Конечно, жить в городе мне было легче, хотя и уставала на работе. А в двадцать пять лет с парнем познакомилась, Фёдором его звали, он у нас на фабрике работал, станки чинил. Встречались с ним несколько месяцев, потом он сказал, что полюбил меня, замуж позвал.
- Работящая ты, тихая, а красоту, что ж, её на хлеб не намажешь, мне твоя красота ни к чему, - сказал он мне тогда.
Это к тому, что была я некрасивая, да и откуда красоте взяться? Голод, болезни... а он был ничего так парень, даже вроде красивый. Ну поженились мы, сыграли скромную свадьбу и стали жить в моей комнатушке. А дом был старый, в два этажа, деревянный. В комнате старая железная кровать, стол и два стула, вместо шкафа, в стену были вбиты гвозди, общая на весь этаж кухня и туалет, купаться ходили в общественную баню.

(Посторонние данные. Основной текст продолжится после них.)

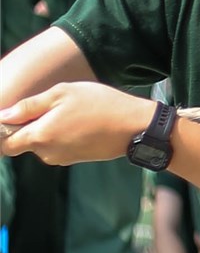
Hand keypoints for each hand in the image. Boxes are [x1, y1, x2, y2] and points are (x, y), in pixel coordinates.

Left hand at [0, 80, 150, 166]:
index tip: (12, 118)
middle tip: (50, 106)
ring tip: (70, 111)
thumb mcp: (63, 94)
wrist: (133, 127)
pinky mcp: (74, 159)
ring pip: (41, 144)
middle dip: (28, 127)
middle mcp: (46, 152)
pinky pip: (57, 147)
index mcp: (39, 136)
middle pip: (23, 143)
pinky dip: (61, 135)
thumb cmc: (99, 105)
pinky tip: (79, 121)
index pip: (4, 144)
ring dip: (47, 129)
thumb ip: (30, 106)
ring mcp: (61, 158)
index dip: (3, 131)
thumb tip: (3, 116)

В сороковом году, родился у нас мальчик, хиленький, маленький такой. Назвали его Максимом, да он до года не дожил, умер от дизентерии, было бы молоко в грудях, может и выжил бы, но видать, Бог так решил. Потом началась война, мужа моего сразу забрали на фронт, а через два месяца, похоронка на него пришла. Поплакала я, да пошла на радистку учиться, на фронт хотела идти. Три месяца отучилась и подала заявление в райком. Только попала я в партизанский отряд, ведь где немцев бить, было без разницы. В городе добывали сведения, а я в центр передавала. Даже в разведку несколько раз ходила, ох и гибли тогда парни, мальчики совсем! Раз в засаду попали, но взяли языка и кое-как вывернулись, правда вернулись не все. Но тогда добыли очень ценную информацию, о дислокации немецких войск на территории города. Часто приходилось и в бой вступать, и раненых на себе тащить. Это я сейчас пополнела, а тогда такая худющая была, откуда силы брались, не знаю.
Серафима часто прерывала свой рассказ и будто напрягалась, вспоминая те или иные события своей жизни. Потом тяжело вздыхала и продолжала рассказывать.

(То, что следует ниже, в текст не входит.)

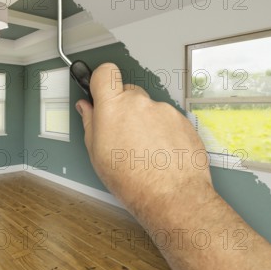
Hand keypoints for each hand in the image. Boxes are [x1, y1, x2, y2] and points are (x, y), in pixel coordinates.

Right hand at [76, 63, 212, 220]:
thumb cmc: (133, 181)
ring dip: (144, 123)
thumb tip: (87, 108)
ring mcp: (164, 110)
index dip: (102, 79)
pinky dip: (163, 132)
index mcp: (114, 106)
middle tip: (122, 133)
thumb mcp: (97, 154)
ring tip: (144, 151)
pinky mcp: (183, 120)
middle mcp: (140, 102)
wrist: (172, 196)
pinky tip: (160, 154)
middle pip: (128, 91)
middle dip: (124, 107)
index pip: (105, 72)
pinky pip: (167, 120)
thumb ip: (90, 123)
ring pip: (149, 108)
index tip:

- Вот так я всю войну и партизанила, пока немца до самого Берлина гнали. Мы ведь не сидели в одном месте. Когда фашисты покидали город, мы следом шли, всё бывало. И мосты взрывали, и немецкие поезда под откос пускали, даже школу взорвали, которую немцы под комендатуру заняли. Были и предатели из местных, так те были хуже фашистов. Те хоть видимые враги, а эти... хуже фашистов, в большинстве, из раскулаченных были. Много наших тогда положили.
Серафима вытерла слёзы с глаз.
- Но не зря гибли, не зря под пули и гранаты ложились, всё ради Победы, - говорила Серафима.